Highlights
- Crude oil prices tumbled on Monday.
- Rising cases of coronavirus dented the global economic activity.
- Kazakhstan's turmoil and Libyan oil supply disruptions have partially offset the drop in oil prices.
Crude oil prices tumbled on Monday due to rising cases of Omicron variant of coronavirus variant that dented the economic activity.

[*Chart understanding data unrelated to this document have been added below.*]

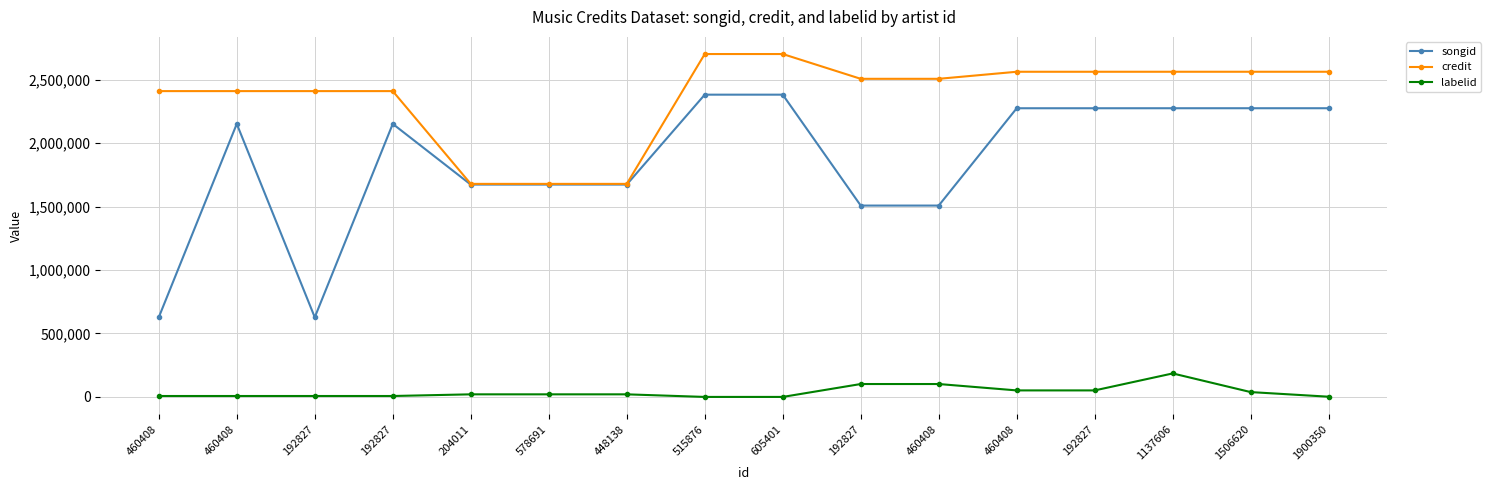

The labelid series shows 185105 at 1137606. True or false?

True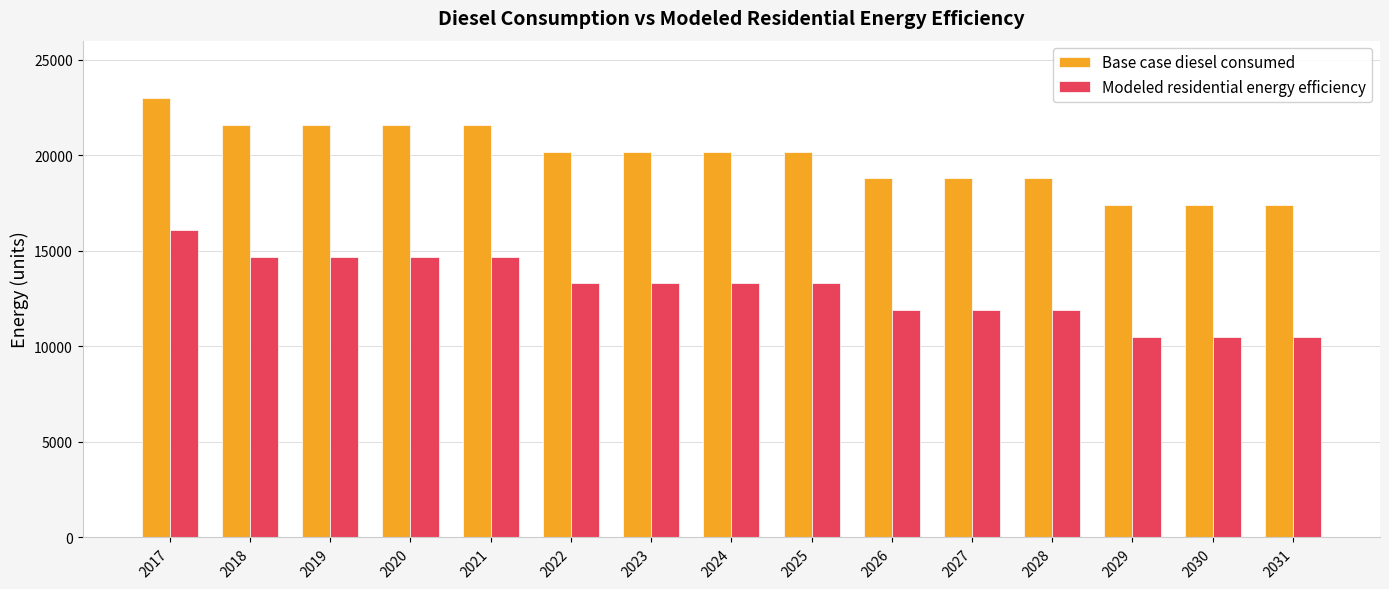

True or false: Base case diesel consumed has a value of 30653.9 at 2030.

False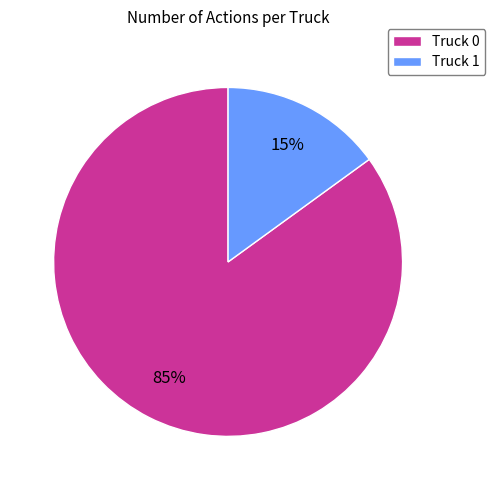

Is there any slice that represents more than half of the pie?

Yes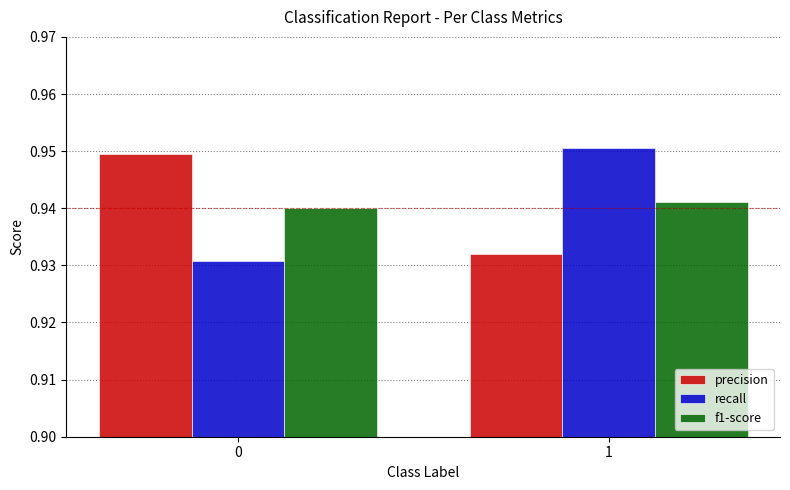

The f1-score series shows 0.6 at 1. True or false?

False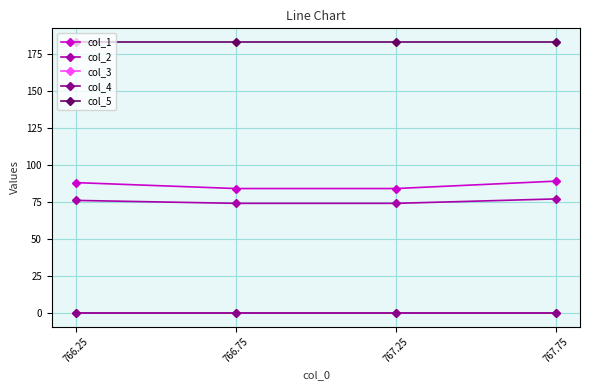

The col_1 series shows 132.8 at 766.75. True or false?

False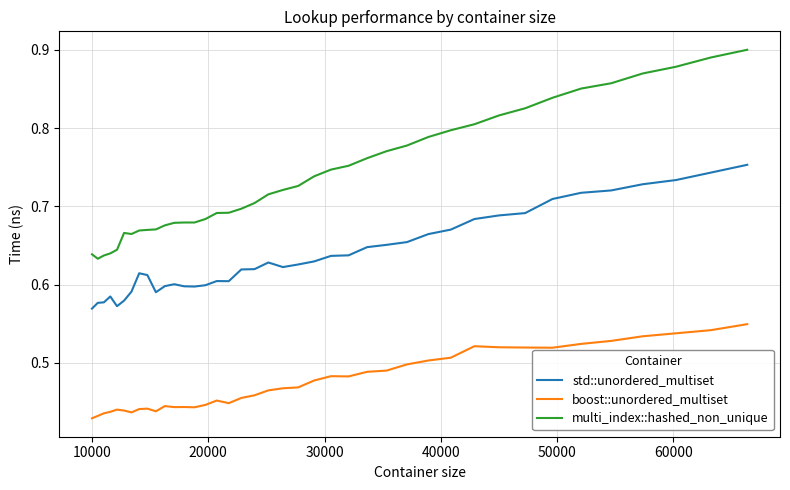

Which series has the largest range (max minus min)?

multi_index::hashed_non_unique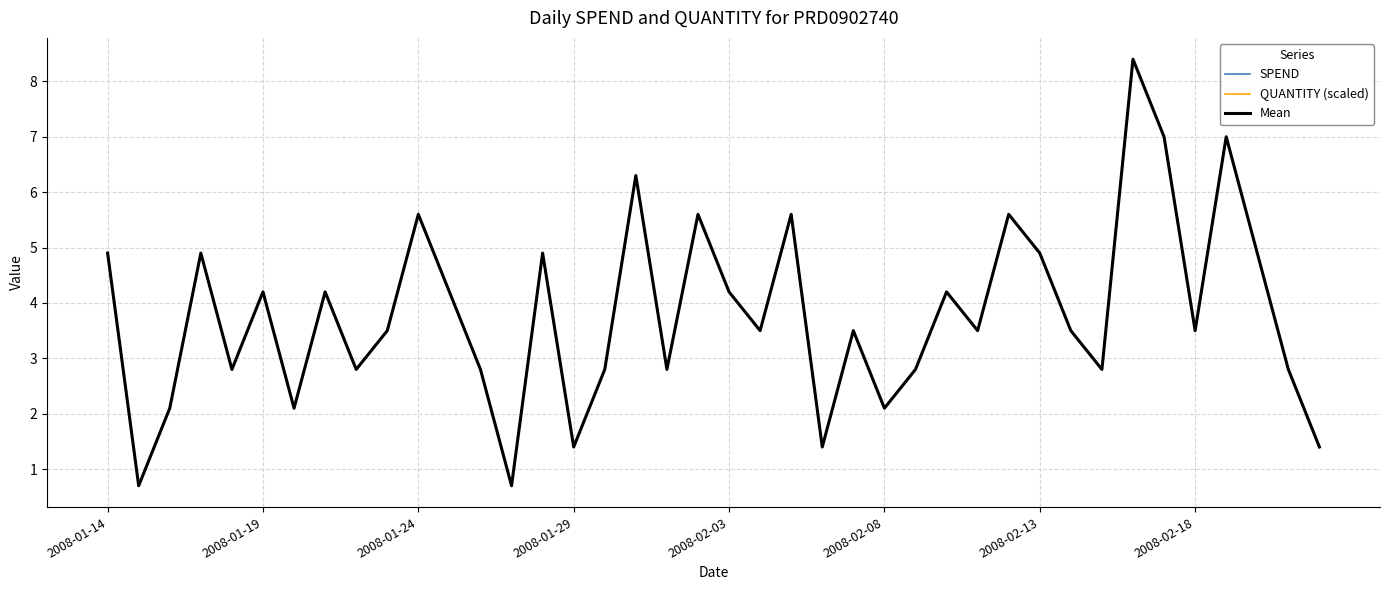

Is this an area chart (filled region under the line)?

No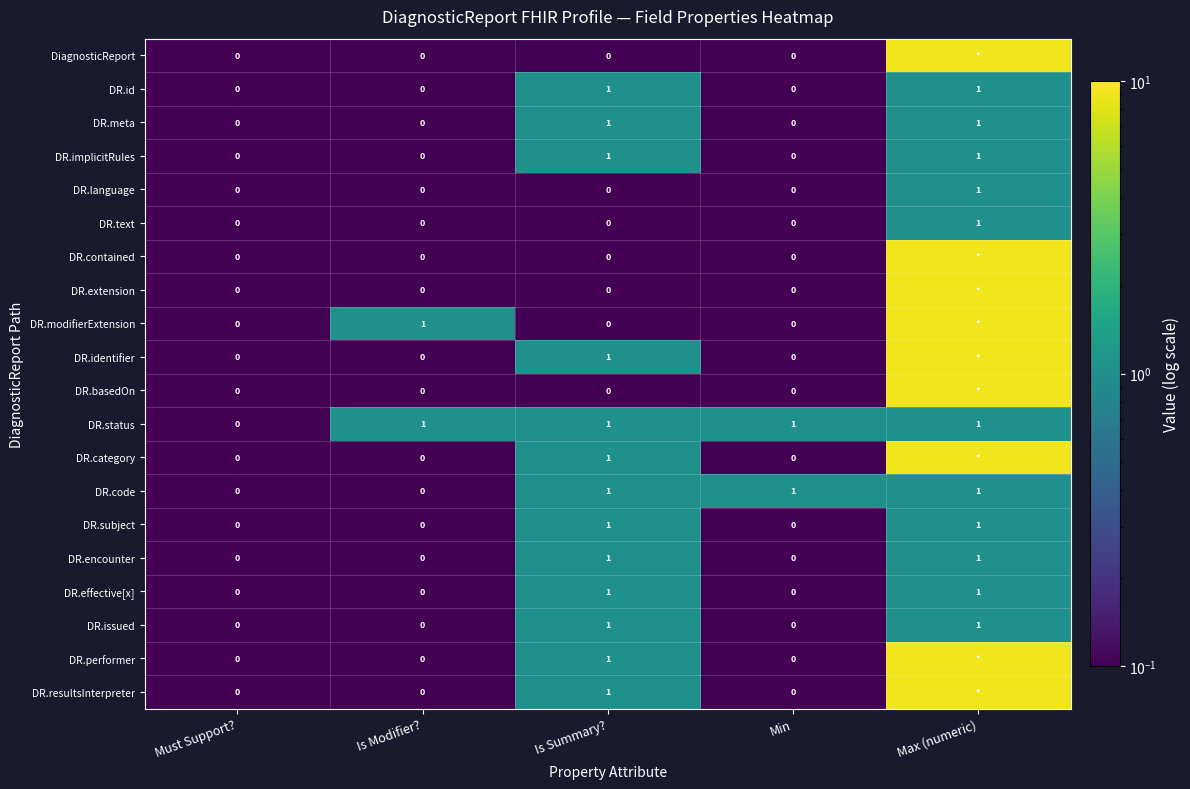

True or false: DR.modifierExtension has a value of 1 at Is Modifier?.

True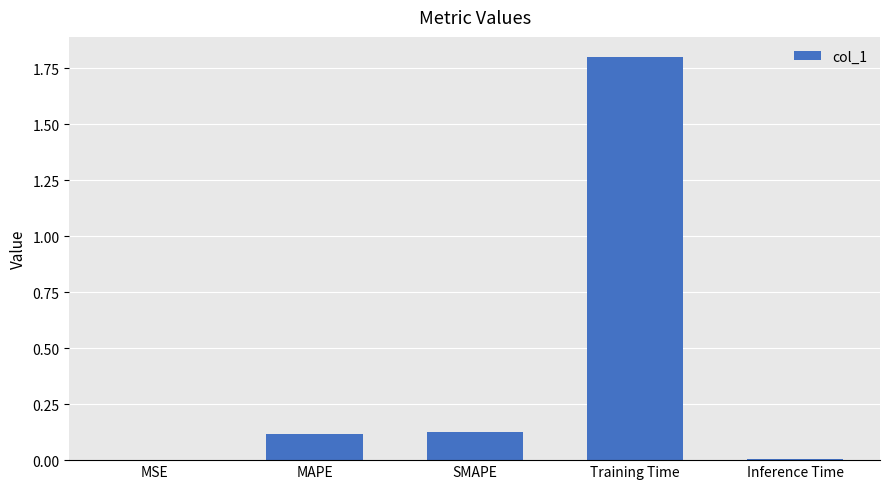

What is the sum of all values?

2.1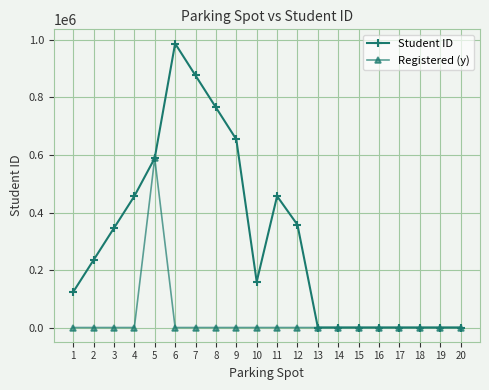

At how many categories does at least one series exceed 894500?

1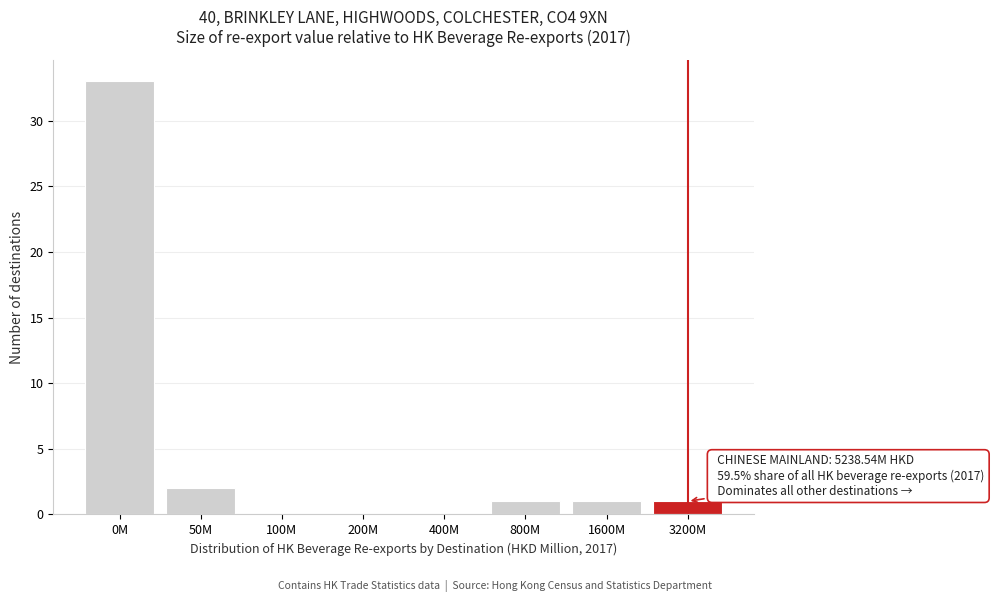

Reading right to left, transcribe all the data shown in this chart.

3200M=1	1600M=1	800M=1	400M=0	200M=0	100M=0	50M=2	0M=33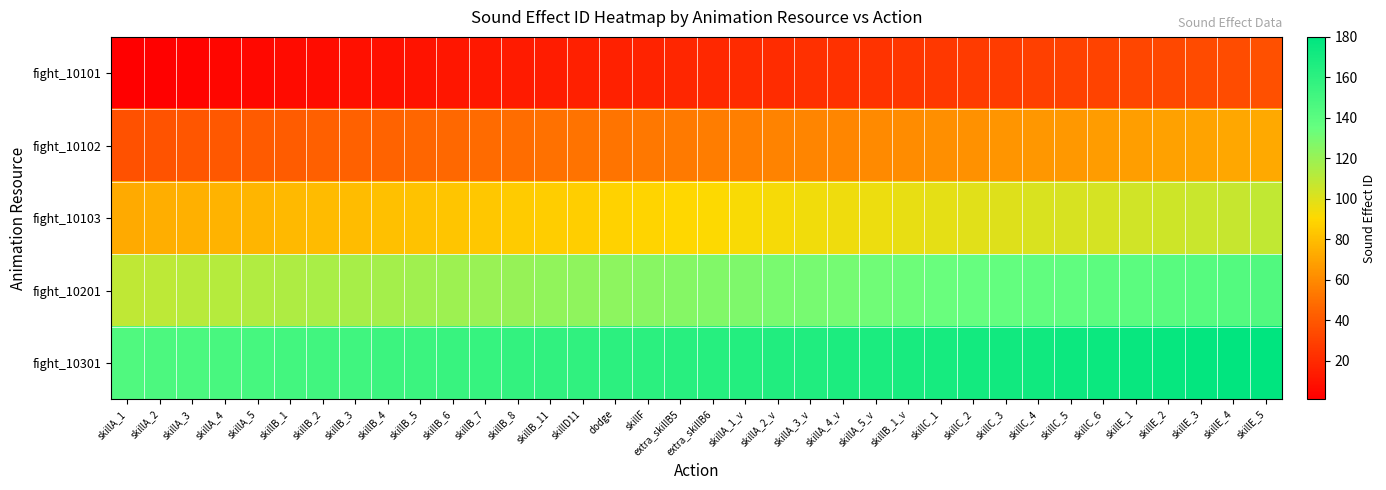

What is the total value across all series at skillA_1_v?

460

However, the drop in prices was offset by Kazakhstan and Libyan oil supply disruptions.
March delivery Brent Crude oil futures last traded at US$81.51 per barrel down 0.33%, whereas February delivery WTI crude oil futures traded 0.25% down at US$78.70 per barrel as of 10 January 2022 at 12:10 PM AEDT.
Combination of factors driving oil prices
While the rising spread of new variants of coronavirus, more than 304.87 million people have been reported to be affected by coronavirus across the globe whereas, 5,834,506 have lost their lives, as per the estimates made by Reuters.
As a result of rising COVID-19 cases, employment in the US increased at a slower rate than expected in the last month. Additionally, the gains in having the job are expected to remain calm in the near term too amid rising coronavirus cases, disrupting economic activity.
Source: © Tebnad | Megapixl.com
A rise in oil and natural gas rig counts in 2021 by US energy firms reached from two to 588 in the week ending 7 January 2022, weighing oil prices.
On the flip side, the drop in production from Kazakhstan's Tengiz field due to disrupted train lines, following violence in the country related to a hike in fuel prices has helped to curb the oil supplies in the international market, buoying oil prices.
In addition to this, supply disruptions of 729,000bpd in Libya due to pipeline maintenance work have also boosted oil's bull run.
Bottom Line
Crude oil prices tumbled on Monday over a slowdown of economic activity due to rising concerns amid rising cases of Omicron variant of coronavirus. However, the drop in prices is partially offset by Kazakhstan's turmoil and Libyan oil supply disruptions.